К концу 20-х гг. на смену гуманному подходу пришёл репрессивный. Постепенно и проституция, и её потребление стали наказуемым делом. Промышляющую женщину ждал трудовой лагерь или профилакторий, а обратившегося к ней мужчину – увольнение и даже исключение из партии. Обращение к проститутке было названо «контрреволюционным поступком». Проституция же из самостоятельной сферы услуг вошла в орбиту преступного мира, став его неотъемлемой частью. Соответственно и проститутку стали рассматривать не как несчастное и падшее создание, но как «социально вредный элемент с применением в отношении её существенных мер воздействия». 
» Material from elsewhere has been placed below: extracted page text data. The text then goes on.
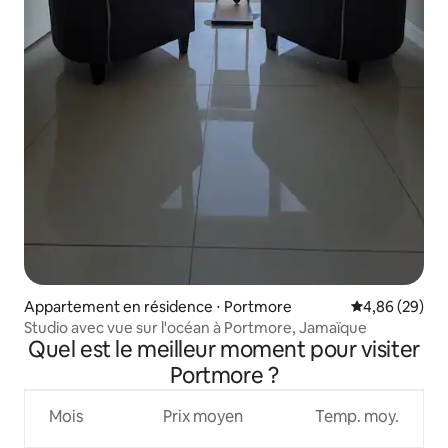
Appartement en résidence ⋅ Portmore
Évaluation mo
4,86 (29)
Studio avec vue sur l'océan à Portmore, Jamaïque
Quel est le meilleur moment pour visiter
Portmore ?
Mois
Prix moyen
Temp. moy.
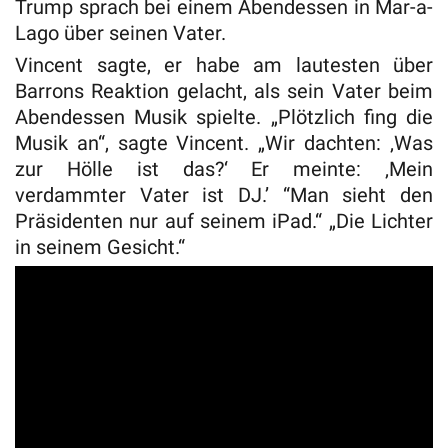
Trump sprach bei einem Abendessen in Mar-a-
Lago über seinen Vater.
Vincent sagte, er habe am lautesten über
Barrons Reaktion gelacht, als sein Vater beim
Abendessen Musik spielte. „Plötzlich fing die
Musik an“, sagte Vincent. „Wir dachten: ‚Was
zur Hölle ist das?‘ Er meinte: ‚Mein
verdammter Vater ist DJ.’ “Man sieht den
Präsidenten nur auf seinem iPad.“ „Die Lichter
in seinem Gesicht.“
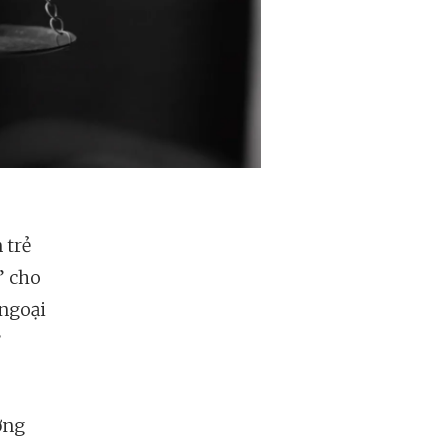
 trẻ
” cho
 ngoại
”
ờng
Наверное, полностью победить проституцию невозможно, как невозможно уничтожить порок или изжить грех. Но можно сделать другое – вытащить человека из безысходности. До 1917 г. «обилеченные» женщины навсегда оказывались за бортом жизни и вскарабкаться обратно не имели уже никакой возможности. Можно сказать, что человек официально превращался в вещь, но изменить что-либо уже не мог. Октябрь дал всем одинаковые шансы оставаться людьми. И в этом главная его заслуга.
Но как бы то ни было, всё это в прошлом – и бродячие женщины, и расстрелянные рабочие, и две революции, и гражданская война, и война Отечественная и даже, увы, весь советский период, полный побед и свершений. А что же с будущим? Нет ответа. В СМИ будущее упоминается только в связи с предсказаниями или ценами на нефть. Но такое отношение ко времени характерно для старости, что запечатлел В.М. Максимов на картине «Всё в прошлом». Большевики, например, строили светлое будущее, мечтали о коммунизме. А о чём мечтает сегодняшняя Россия? Вынести Ленина из Мавзолея? Увековечить Колчака?.. Прошлого уже нет, будущего ещё нет. Но на прошлое нельзя повлиять, а на будущее можно. И в частности, путём переписывания прошлого. Только пользы от такого влияния будет немного. 
Одно дело – профессиональные споры историков, и совсем другое – ненависть граждан друг к другу из-за событий столетней давности и даже из-за домыслов вокруг этих событий, из-за того, чего давно уже нет и вернуть что не представляется возможным. Со стороны такое общество выглядит безумным. А кроме того, устремлённость в прошлое может быть признаком боязни будущего, а то и вовсе нежизнеспособности.